• _Provided passage_:
╔══
Overwatch 2 is gearing up for its fourth season, which’ll bring a new support hero into the shooter’s expanding roster. The newest addition will be Lifeweaver, Overwatch’s first Thai hero and first openly pansexual hero. 

Overwatch 2 has been working on building out its support roster, which has had relatively few options compared with the tank and damage roles. The game added Kiriko at launch in October, Lifeweaver will join the roster later this month, and a recent developer blog post confirmed that the new hero for season 6 will also be from the support role. Put another way: Overwatch 2 will add as many support heroes in its first year as the game did in the previous five years. These additions will give support players more variety in the heroes they can play and the ways they can contribute to a team composition. 

CNET had a chance to hear directly from the Overwatch developers in media interviews ahead of the hero’s announcement. Here’s what we learned.

Lifeweaver launch date

Lifeweaver will be part of the season 4 battle pass, when the season begins on April 11.

New hero abilities

Lifeweaver is a utility-focused support who focuses on keeping teammates alive and providing additional mobility options to allies. Here’s what his kit looks like:

Primary weapon: Healing Blossom. Hold primary fire to charge a healing burst and release to send the burst to your targeted ally.

Secondary weapon: Thorn Volley. Unload a series of projectiles at a rapid fire rate. Note that Lifeweaver has to swap between weapons like Mercy with her staff and blaster.

Petal Platform. Place a platform on the ground that raises as soon as a hero (from either team) steps on it. Jump at the apex of the lift for an extra aerial boost. The petal can be destroyed by Lifeweaver or by damage, and it can be hacked.

Rejuvenating Dash. Make a small leap in the direction you’re moving and gain a small self-heal. 

Life Grip. Yoink a targeted teammate to your location. Think of it like a Roadhog hook that targets and protects allies. 

Passive: Parting Gift. When Lifeweaver dies, he drops a gift that restores a large amount of health to an ally or a small amount to an enemy — whoever grabs it first. 

Ultimate: Tree of Life. Construct a tree that heals immediately upon cast and periodically for as long as the tree stands. The tree blocks line of sight and can be damaged by fire and destroyed by Sombra’s EMP. 

The developers fielded a lot of questions about the potential to abuse Lifeweaver’s teammate-moving abilities, as too many of us have started a match by being walled off in our own spawn room by a trolling Mei. They said the game has some detections in place to prevent, say, your team’s Lifeweaver deliberately pulling you off the map. Mobility abilities such as Tracer’s blink will also cancel the effect of Life Grip, giving players some additional control. And both the Petal Platform and Tree of Life can be canceled if they’re accidentally used at an inopportune time.
╚══
• _Material to process_:
╔══
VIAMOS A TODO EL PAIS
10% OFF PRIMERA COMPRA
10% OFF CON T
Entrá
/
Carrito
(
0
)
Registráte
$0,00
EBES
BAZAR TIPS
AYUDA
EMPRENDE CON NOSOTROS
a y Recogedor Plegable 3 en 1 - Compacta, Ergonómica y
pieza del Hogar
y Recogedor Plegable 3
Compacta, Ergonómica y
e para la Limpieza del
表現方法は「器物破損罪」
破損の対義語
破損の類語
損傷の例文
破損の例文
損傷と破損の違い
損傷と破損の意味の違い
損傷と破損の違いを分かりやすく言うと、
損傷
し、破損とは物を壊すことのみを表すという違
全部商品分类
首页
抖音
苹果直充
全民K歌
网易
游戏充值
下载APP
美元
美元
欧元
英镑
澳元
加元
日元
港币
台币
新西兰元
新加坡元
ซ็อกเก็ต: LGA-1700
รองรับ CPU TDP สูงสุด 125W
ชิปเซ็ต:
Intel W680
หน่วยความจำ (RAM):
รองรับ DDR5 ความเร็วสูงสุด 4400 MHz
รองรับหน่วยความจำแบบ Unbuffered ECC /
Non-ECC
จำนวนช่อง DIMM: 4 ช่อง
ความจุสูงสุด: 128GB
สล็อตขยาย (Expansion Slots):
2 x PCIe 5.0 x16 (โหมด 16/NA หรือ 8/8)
╚══
• _Work to complete_:
1. From the Lifeweaver article, extract the passage from "CNET had a chance" up to and including "staff and blaster.".
2. Rewrite all the rows that come after the Lifeweaver article, changing "Carrito" to "Cesta" and leaving everything else as it is.

• _Replies_:
1.
CNET had a chance to hear directly from the Overwatch developers in media interviews ahead of the hero’s announcement. Here’s what we learned.

Lifeweaver launch date

Lifeweaver will be part of the season 4 battle pass, when the season begins on April 11.

New hero abilities

Lifeweaver is a utility-focused support who focuses on keeping teammates alive and providing additional mobility options to allies. Here’s what his kit looks like:

Primary weapon: Healing Blossom. Hold primary fire to charge a healing burst and release to send the burst to your targeted ally.

Secondary weapon: Thorn Volley. Unload a series of projectiles at a rapid fire rate. Note that Lifeweaver has to swap between weapons like Mercy with her staff and blaster.

2.
VIAMOS A TODO EL PAIS
10% OFF PRIMERA COMPRA
10% OFF CON T
Entrá
/
Cesta
(
0
)
Registráte
$0,00
EBES
BAZAR TIPS
AYUDA
EMPRENDE CON NOSOTROS
a y Recogedor Plegable 3 en 1 - Compacta, Ergonómica y
pieza del Hogar
y Recogedor Plegable 3
Compacta, Ergonómica y
e para la Limpieza del
表現方法は「器物破損罪」
破損の対義語
破損の類語
損傷の例文
破損の例文
損傷と破損の違い
損傷と破損の意味の違い
損傷と破損の違いを分かりやすく言うと、
損傷
し、破損とは物を壊すことのみを表すという違
全部商品分类
首页
抖音
苹果直充
全民K歌
网易
游戏充值
下载APP
美元
美元
欧元
英镑
澳元
加元
日元
港币
台币
新西兰元
新加坡元
ซ็อกเก็ต: LGA-1700
รองรับ CPU TDP สูงสุด 125W
ชิปเซ็ต:
Intel W680
หน่วยความจำ (RAM):
รองรับ DDR5 ความเร็วสูงสุด 4400 MHz
รองรับหน่วยความจำแบบ Unbuffered ECC /
Non-ECC
จำนวนช่อง DIMM: 4 ช่อง
ความจุสูงสุด: 128GB
สล็อตขยาย (Expansion Slots):
2 x PCIe 5.0 x16 (โหมด 16/NA หรือ 8/8)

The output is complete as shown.